Something old: Blade Runner, Close Encounters of the Third Kind, Lucy,
Men in Black, The Dark Knight

Something new: Baby Driver, Blade Runner 2049, Dunkirk, John Wick 2,
Planet Earth II


While vision has taken a massive step forward with 4K Ultra HD, the audio boffins haven’t been caught napping. The latest cinema audio formats are Dolby Atmos and DTS:X, both of which use different methods to create 3D sound – so what you hear can be precisely placed and moved around in three-dimensional space. It’s rather like being in a cool bubble of sound. Most 4K Ultra HD Blu-rays feature either one of these audio formats, and with a suitable speaker setup in place, the results they achieve really helps elevate the home cinema experience to new, previously only dreamed about levels.
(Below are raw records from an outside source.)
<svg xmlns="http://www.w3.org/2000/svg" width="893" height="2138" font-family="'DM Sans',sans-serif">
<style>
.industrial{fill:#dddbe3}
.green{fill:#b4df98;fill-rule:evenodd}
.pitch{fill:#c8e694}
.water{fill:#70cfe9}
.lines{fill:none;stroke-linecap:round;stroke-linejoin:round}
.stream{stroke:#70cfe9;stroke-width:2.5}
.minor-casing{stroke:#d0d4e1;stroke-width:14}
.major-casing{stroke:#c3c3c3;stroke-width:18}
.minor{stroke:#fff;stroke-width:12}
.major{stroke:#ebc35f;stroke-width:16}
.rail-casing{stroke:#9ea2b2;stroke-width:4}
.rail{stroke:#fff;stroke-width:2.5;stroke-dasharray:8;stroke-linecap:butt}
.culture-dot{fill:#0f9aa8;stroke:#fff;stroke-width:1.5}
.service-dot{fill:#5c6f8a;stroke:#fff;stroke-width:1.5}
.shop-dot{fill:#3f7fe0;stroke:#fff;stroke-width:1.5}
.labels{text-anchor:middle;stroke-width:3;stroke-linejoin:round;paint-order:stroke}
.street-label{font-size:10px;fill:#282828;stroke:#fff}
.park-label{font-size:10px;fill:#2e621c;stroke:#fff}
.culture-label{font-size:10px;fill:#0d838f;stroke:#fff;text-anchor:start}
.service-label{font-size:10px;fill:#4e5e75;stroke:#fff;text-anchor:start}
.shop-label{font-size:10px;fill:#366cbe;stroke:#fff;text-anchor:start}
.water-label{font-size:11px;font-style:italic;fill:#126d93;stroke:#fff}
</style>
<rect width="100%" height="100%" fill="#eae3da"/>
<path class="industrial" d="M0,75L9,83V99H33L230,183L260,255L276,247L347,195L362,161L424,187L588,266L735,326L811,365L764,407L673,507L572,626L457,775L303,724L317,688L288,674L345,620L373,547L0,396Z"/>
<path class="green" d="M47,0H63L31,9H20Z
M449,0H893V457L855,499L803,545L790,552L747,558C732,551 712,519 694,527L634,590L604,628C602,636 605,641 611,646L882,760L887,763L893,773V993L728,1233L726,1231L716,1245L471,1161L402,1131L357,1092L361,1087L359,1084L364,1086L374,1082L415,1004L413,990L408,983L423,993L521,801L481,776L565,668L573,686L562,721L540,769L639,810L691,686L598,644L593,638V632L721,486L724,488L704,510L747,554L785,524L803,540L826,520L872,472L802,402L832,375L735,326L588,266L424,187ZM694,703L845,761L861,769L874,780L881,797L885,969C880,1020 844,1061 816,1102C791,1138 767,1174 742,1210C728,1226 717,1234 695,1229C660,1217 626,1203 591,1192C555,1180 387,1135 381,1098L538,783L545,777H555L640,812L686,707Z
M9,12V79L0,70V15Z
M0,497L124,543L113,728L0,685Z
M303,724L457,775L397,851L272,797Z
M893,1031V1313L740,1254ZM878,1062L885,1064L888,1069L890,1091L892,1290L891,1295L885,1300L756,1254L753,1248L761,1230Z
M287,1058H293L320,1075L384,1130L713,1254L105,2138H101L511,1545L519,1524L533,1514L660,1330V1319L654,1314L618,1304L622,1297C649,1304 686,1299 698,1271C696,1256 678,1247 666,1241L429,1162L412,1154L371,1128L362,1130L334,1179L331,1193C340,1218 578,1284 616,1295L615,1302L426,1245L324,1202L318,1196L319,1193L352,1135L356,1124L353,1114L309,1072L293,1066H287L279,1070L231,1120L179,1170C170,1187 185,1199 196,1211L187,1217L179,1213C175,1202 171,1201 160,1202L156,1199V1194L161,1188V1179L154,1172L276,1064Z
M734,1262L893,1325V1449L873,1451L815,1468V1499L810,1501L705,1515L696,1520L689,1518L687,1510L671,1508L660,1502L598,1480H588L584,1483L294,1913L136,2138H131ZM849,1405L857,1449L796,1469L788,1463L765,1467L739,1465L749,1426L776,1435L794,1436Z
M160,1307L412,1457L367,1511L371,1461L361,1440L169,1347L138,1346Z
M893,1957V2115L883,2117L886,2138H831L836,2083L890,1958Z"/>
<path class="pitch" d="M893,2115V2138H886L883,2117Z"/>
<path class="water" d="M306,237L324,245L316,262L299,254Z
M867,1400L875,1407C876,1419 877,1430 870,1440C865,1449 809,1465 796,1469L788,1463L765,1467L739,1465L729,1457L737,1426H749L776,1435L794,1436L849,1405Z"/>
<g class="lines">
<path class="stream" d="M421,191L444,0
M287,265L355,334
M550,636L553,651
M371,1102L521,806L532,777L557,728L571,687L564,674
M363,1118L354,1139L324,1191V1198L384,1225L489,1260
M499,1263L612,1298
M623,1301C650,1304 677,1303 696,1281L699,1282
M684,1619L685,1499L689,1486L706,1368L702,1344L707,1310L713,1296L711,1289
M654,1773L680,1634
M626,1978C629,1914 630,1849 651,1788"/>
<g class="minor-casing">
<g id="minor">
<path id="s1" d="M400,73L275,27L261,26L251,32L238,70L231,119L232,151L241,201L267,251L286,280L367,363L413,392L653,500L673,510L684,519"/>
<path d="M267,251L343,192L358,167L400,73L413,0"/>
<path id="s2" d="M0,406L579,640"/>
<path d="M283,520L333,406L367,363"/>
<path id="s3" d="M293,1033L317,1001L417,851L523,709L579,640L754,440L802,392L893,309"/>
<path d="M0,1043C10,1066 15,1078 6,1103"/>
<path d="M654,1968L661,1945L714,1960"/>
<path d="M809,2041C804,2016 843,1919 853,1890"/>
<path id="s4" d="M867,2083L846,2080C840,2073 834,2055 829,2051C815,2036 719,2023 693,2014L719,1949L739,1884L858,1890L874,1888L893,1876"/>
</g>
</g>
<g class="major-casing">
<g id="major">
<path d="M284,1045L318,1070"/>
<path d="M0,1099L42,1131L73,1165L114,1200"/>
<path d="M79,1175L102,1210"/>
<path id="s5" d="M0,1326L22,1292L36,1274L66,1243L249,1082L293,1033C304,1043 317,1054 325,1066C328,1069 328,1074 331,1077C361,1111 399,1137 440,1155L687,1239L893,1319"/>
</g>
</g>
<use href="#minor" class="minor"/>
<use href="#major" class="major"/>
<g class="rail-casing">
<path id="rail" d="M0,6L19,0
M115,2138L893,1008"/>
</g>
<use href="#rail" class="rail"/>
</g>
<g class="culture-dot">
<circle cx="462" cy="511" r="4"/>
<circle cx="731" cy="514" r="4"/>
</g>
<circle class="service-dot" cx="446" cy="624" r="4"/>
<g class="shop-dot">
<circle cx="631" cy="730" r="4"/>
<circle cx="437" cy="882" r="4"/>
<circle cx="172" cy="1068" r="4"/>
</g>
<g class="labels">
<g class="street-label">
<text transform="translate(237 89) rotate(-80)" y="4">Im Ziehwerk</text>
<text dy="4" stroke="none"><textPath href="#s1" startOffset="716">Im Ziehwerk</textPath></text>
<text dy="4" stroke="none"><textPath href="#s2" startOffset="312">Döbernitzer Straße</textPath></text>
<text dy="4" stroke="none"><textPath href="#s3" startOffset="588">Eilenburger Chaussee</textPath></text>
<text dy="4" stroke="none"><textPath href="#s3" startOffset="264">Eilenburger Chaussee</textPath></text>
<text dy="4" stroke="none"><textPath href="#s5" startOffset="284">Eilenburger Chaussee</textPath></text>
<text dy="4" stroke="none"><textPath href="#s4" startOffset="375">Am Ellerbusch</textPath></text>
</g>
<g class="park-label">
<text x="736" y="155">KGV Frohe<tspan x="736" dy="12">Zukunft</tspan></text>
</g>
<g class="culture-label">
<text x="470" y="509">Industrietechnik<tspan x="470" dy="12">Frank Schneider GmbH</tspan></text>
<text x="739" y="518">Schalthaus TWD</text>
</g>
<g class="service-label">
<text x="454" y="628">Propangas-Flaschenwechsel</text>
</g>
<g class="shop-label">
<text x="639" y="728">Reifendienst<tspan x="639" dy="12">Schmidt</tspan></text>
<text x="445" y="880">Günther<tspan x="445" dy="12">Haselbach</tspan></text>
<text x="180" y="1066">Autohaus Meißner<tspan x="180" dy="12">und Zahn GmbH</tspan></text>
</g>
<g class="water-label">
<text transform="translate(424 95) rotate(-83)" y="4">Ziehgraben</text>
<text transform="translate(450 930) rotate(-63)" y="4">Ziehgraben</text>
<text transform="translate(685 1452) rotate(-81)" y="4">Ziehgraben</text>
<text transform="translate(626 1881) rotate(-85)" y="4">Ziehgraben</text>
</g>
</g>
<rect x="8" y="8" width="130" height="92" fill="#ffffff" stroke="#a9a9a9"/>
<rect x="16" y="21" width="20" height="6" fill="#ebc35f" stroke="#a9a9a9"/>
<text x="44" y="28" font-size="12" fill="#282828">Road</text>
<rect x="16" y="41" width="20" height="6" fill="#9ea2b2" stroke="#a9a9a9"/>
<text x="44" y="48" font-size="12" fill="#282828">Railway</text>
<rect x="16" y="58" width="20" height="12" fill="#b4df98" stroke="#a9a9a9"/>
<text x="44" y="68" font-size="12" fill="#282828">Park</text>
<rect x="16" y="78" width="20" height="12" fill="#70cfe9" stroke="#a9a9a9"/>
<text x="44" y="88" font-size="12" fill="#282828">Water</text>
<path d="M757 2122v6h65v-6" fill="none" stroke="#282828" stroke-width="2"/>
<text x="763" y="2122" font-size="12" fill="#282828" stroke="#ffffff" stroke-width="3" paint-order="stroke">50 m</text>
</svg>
It’s easy to bandy numbers about, but even easier to show the differences in resolutions of DVD, Blu-ray and 4K Ultra HD visually. It would take approximately 24 pictures of DVD resolution to fill a 4K screen, or four of Blu-ray quality – the more dots, the better the quality that can be achieved when content is made specifically for the format. While most 4K Ultra HD TVs and players upscale DVD and Blu-ray pictures, the result uses calculated guesswork to resize the picture, so while it’s quite an improvement, detail is always lost compared to native 4K content.